Given data:
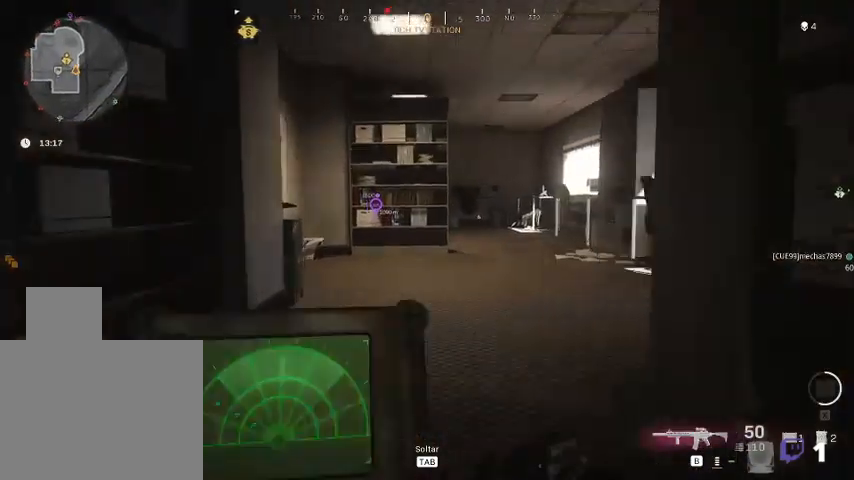
{"keys": ["d", "q", "w"], "mouse": [], "events": [[400, "d", "down"]]}
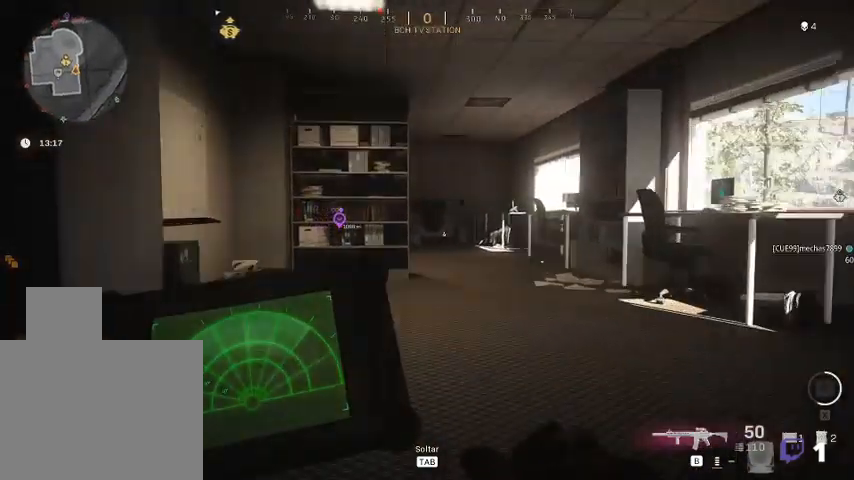
{"keys": ["d", "q", "w"], "mouse": [], "events": []}
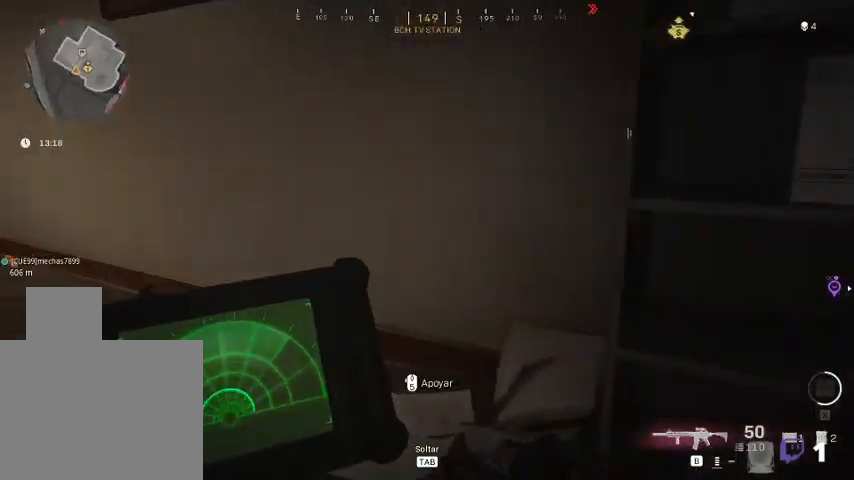
{"keys": ["d", "q", "w"], "mouse": [], "events": []}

What is being asked: Extract the full listing exactly, with the pictures left out.

Result of this exercise:
{"keys": ["d", "q", "w"], "mouse": [], "events": [[400, "d", "down"]]}
{"keys": ["d", "q", "w"], "mouse": [], "events": []}
{"keys": ["d", "q", "w"], "mouse": [], "events": []}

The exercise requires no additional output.